An admission of the alleged ground(s) in a termination of parental rights case must be made “with understanding.”  Wis. Stat. § 48.422(7).  Courts can apply the same standard and analysis for pleas in criminal cases set forth in State v. Bangert, 131 Wis. 2d 246, 389 N.W.2d 12 (1986), to evaluate the validity of an admission to grounds in a TPR proceeding.  Waukesha Cnty. v. Steven H., 2000 WI 28, ¶42, 233 Wis. 2d 344, 607 N.W.2d 607.

The record here contains both a signed plea questionnaire with an attached jury instruction and a thorough plea colloquy in which the circuit court ascertained that Robert understood the process and the rights he was waiving by admitting grounds.  Additionally, Robert admitted in open court that he had failed to visit or communicate with the child for a period of three or more months after the child had been placed outside the home.  See Wis. Stat. § 48.415(1)(a)2. We therefore agree with counsel that there is no arguable basis to challenge Robert’s admission of abandonment. 

Disposition

At the dispositional hearing, the circuit court was required to consider such factors as the likelihood of the child’s adoption, the age and health of the child, the nature of the child’s relationship with the parents or other family members, the wishes of the child and the duration of the child’s separation from the parent, with the prevailing factor being the best interests of the child.  Wis. Stat. § 48.426(2) and (3).  The record shows that the trial court did so.  The court noted that the child had thrived in her foster placement with the maternal grandmother and step-grandfather and was highly likely to be adopted.  The court acknowledged that Robert had made substantial strides in achieving sobriety and employment, but emphasized that he had failed to take steps to develop a relationship with his daughter even as his own situation improved, and had also failed to provide any support for his daughter.  The court found that the child did not have a substantial bond with her father that would be harmed by termination, whereas she was already part of the family in the foster placement where she had lived for three of her four years of life.  The court concluded that the child’s best interests would be served by being adopted by her foster parents.  In short, the record shows that the trial court reasonably applied the proper legal standard to the facts of record when reaching its disposition.

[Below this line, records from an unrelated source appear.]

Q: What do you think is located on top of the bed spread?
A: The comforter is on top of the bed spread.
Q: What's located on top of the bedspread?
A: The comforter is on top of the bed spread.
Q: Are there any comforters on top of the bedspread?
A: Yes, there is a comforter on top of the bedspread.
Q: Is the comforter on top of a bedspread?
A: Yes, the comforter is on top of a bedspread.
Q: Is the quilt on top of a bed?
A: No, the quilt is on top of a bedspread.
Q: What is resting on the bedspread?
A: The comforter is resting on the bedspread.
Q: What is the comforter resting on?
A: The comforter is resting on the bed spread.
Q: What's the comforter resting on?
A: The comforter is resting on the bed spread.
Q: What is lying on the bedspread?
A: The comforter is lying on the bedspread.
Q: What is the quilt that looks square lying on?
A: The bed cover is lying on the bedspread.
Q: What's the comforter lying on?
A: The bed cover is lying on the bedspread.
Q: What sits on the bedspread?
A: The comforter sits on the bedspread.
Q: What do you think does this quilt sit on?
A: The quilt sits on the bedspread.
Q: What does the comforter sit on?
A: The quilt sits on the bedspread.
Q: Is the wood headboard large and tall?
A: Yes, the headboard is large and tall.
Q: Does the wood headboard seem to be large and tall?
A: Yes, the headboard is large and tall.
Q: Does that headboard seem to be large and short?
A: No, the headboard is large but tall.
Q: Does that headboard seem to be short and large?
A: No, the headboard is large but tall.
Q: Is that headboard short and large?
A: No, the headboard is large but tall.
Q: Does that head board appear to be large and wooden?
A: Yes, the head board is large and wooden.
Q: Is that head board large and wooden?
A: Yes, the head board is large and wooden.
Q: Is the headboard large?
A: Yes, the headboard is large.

We have discovered no other arguably meritorious grounds for an appeal.  We conclude that any further appellate proceedings would be wholly frivolous within the meaning of Anders and Wis. Stat. Rule 809.32. 

IT IS ORDERED that the order terminating Robert H’s parental rights to his daughter is summarily affirmed pursuant to Wis. Stat. Rule 809.21. 

IT IS FURTHER ORDERED that Attorney Len Kachinsky is relieved of any further representation of Robert H. in this matter.  See Wis. Stat. Rule 809.32(3).   


 

Diane M. Fremgen

Clerk of Court of Appeals

 



[1]  This appeal is decided by one judge pursuant to Wis. Stat. § 752.31(2)(e) (2013-14).  All references to the Wisconsin Statutes are to the 2013-14 version unless otherwise noted.